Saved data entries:
----------------------------------------

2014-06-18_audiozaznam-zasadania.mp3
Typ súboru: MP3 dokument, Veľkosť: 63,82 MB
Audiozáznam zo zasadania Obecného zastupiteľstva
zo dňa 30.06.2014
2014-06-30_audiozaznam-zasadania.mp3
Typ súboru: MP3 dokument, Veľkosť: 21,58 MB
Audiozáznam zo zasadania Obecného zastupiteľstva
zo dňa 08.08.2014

----------------------------------------

What you should do |
Beginning at the line that contains "zo dňa 30.06.2014" and ending at the last line above, copy each line without any change.

Answer section |
zo dňa 30.06.2014
2014-06-30_audiozaznam-zasadania.mp3
Typ súboru: MP3 dokument, Veľkosť: 21,58 MB
Audiozáznam zo zasadania Obecného zastupiteľstva
zo dňa 08.08.2014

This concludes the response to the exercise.